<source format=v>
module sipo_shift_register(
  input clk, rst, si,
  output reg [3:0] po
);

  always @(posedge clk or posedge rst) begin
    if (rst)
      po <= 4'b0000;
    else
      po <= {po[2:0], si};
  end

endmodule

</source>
========
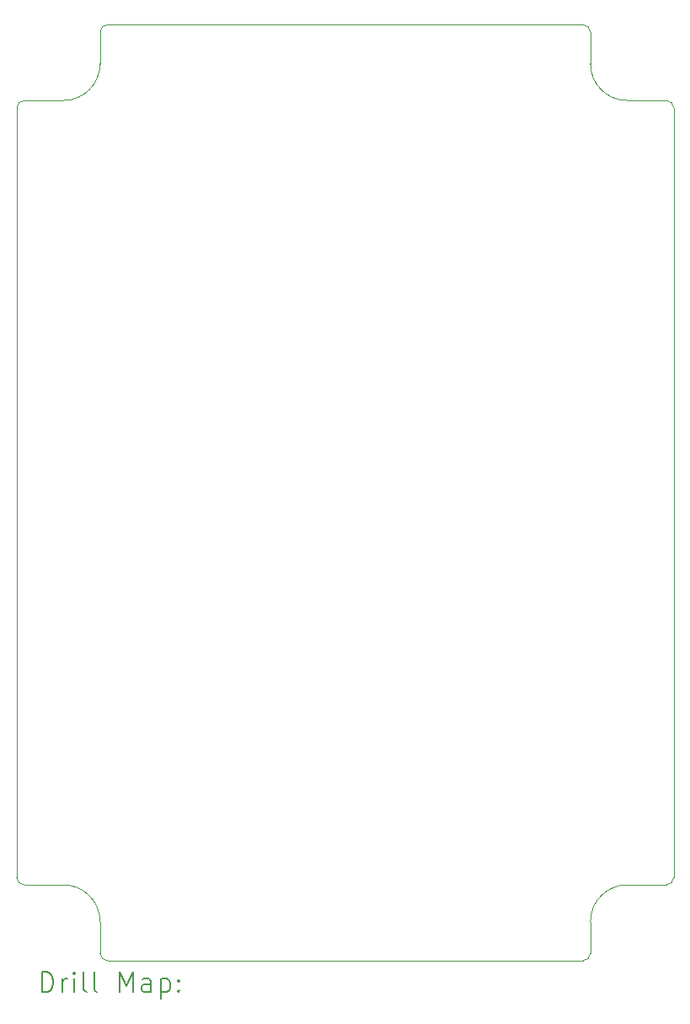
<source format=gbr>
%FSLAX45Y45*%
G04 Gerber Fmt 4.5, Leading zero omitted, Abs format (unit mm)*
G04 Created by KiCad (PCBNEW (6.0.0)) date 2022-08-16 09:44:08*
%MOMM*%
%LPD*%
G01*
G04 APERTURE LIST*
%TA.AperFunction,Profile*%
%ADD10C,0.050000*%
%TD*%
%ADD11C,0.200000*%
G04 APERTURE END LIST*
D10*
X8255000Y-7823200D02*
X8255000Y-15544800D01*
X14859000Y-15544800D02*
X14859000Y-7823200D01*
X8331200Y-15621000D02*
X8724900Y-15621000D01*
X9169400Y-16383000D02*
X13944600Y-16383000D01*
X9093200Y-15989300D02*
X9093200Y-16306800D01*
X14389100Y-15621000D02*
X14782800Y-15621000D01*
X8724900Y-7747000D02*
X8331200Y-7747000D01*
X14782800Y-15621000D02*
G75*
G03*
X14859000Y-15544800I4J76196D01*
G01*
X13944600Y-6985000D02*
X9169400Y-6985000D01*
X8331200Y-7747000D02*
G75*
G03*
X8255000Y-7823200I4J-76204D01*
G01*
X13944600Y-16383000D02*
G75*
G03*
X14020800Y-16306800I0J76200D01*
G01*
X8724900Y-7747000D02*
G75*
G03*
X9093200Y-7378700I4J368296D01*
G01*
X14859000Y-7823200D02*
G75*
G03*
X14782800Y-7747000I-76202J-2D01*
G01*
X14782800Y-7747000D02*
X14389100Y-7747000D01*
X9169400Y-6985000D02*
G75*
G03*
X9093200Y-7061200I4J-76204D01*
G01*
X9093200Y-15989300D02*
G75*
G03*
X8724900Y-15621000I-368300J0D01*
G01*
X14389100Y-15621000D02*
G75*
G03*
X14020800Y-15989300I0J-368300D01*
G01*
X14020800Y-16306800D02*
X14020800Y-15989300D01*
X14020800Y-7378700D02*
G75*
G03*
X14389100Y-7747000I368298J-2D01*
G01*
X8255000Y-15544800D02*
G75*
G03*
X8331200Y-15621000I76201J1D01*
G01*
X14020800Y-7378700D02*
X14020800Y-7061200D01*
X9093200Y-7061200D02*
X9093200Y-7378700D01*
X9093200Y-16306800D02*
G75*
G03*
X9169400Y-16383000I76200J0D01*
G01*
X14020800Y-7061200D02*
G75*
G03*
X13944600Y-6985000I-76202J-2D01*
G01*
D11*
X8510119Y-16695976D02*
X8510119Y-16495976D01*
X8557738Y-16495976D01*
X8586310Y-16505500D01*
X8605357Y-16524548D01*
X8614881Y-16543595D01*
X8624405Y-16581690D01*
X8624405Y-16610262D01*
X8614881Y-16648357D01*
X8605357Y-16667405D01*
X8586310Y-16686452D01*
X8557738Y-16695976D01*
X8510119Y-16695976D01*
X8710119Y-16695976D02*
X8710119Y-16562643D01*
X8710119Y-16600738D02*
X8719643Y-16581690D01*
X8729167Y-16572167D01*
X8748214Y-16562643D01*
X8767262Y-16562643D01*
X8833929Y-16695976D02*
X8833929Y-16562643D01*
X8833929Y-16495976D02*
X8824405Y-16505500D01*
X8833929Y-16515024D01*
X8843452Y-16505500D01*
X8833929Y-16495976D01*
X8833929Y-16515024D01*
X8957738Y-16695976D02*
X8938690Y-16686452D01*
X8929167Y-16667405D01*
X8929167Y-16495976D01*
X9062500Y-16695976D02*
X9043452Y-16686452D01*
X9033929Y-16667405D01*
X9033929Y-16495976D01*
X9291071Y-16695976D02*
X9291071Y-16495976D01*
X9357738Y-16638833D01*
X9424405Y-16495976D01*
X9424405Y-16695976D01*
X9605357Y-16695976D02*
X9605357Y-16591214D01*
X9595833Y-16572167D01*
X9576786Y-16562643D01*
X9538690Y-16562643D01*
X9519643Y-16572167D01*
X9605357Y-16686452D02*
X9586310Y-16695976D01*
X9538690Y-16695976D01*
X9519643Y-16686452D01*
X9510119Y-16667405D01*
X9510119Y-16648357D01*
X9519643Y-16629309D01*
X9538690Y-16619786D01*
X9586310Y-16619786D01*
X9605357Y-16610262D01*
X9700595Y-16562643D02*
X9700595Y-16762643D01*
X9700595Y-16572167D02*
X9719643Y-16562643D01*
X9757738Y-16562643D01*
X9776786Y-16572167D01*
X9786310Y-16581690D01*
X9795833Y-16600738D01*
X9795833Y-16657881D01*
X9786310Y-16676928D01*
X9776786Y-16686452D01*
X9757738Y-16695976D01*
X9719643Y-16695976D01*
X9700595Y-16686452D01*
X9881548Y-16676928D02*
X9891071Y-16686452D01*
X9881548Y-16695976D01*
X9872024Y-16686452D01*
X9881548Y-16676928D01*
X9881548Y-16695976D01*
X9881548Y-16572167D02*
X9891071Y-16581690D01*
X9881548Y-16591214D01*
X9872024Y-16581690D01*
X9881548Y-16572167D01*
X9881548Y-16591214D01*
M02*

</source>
========
* Request:
From the entries, copy out each line containing the word "source".

* Your solution:
<source format=v>
</source>
<source format=gbr>
</source>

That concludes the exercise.